Dataset entries:
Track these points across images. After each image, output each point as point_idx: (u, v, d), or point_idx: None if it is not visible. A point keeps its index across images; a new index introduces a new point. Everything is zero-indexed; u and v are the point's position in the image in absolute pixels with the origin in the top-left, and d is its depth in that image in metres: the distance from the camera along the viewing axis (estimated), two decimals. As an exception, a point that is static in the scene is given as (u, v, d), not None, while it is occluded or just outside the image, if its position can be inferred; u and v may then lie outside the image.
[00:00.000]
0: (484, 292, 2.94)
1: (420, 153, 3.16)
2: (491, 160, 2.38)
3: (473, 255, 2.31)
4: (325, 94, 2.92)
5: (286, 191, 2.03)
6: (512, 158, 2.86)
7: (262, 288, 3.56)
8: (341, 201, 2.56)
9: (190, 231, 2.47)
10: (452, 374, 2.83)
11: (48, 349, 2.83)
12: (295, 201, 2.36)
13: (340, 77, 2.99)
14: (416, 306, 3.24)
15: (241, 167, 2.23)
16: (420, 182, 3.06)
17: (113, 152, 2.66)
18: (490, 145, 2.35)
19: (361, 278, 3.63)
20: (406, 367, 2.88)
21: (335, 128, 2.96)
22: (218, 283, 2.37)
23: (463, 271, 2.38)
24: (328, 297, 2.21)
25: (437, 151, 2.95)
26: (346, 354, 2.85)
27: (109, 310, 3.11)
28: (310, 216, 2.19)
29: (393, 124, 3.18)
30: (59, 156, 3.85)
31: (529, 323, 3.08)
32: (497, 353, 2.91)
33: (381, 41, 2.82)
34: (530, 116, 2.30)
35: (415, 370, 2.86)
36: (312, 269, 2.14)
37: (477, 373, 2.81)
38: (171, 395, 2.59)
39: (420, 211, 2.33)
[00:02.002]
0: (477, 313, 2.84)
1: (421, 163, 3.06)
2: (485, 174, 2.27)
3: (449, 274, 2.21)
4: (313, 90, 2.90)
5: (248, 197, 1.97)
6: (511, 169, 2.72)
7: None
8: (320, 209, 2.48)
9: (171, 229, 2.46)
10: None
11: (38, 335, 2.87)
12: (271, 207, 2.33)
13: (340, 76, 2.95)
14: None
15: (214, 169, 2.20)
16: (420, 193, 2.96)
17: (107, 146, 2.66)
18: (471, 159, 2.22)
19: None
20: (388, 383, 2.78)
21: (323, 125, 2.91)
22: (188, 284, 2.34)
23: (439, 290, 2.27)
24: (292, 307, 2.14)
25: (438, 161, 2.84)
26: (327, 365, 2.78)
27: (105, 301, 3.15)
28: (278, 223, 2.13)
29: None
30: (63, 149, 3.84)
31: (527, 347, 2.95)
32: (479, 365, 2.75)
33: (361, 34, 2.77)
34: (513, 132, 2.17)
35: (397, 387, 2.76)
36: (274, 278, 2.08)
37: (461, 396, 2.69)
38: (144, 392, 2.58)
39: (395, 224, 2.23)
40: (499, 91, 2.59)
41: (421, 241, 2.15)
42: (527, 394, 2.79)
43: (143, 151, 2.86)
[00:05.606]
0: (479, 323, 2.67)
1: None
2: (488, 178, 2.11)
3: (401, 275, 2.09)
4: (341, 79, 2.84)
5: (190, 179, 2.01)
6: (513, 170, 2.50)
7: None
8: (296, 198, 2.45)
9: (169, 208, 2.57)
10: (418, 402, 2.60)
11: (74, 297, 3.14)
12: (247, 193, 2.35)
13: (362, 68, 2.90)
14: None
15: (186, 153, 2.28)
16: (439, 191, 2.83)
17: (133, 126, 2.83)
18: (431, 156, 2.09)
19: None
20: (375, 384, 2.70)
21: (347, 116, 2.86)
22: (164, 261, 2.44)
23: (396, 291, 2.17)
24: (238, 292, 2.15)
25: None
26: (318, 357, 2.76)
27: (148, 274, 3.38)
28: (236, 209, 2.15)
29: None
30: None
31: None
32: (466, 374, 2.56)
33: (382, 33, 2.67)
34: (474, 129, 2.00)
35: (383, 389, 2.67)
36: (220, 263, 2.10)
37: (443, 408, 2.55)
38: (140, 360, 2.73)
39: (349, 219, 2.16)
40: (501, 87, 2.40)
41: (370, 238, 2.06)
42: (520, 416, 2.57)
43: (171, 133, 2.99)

What you are asked to do =
Print the line that contains "40: (499, 91, 2.59)", then every later line of the entries above up to and including the last, all exactly as written.

Task response =
40: (499, 91, 2.59)
41: (421, 241, 2.15)
42: (527, 394, 2.79)
43: (143, 151, 2.86)
[00:05.606]
0: (479, 323, 2.67)
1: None
2: (488, 178, 2.11)
3: (401, 275, 2.09)
4: (341, 79, 2.84)
5: (190, 179, 2.01)
6: (513, 170, 2.50)
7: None
8: (296, 198, 2.45)
9: (169, 208, 2.57)
10: (418, 402, 2.60)
11: (74, 297, 3.14)
12: (247, 193, 2.35)
13: (362, 68, 2.90)
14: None
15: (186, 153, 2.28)
16: (439, 191, 2.83)
17: (133, 126, 2.83)
18: (431, 156, 2.09)
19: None
20: (375, 384, 2.70)
21: (347, 116, 2.86)
22: (164, 261, 2.44)
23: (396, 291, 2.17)
24: (238, 292, 2.15)
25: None
26: (318, 357, 2.76)
27: (148, 274, 3.38)
28: (236, 209, 2.15)
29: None
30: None
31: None
32: (466, 374, 2.56)
33: (382, 33, 2.67)
34: (474, 129, 2.00)
35: (383, 389, 2.67)
36: (220, 263, 2.10)
37: (443, 408, 2.55)
38: (140, 360, 2.73)
39: (349, 219, 2.16)
40: (501, 87, 2.40)
41: (370, 238, 2.06)
42: (520, 416, 2.57)
43: (171, 133, 2.99)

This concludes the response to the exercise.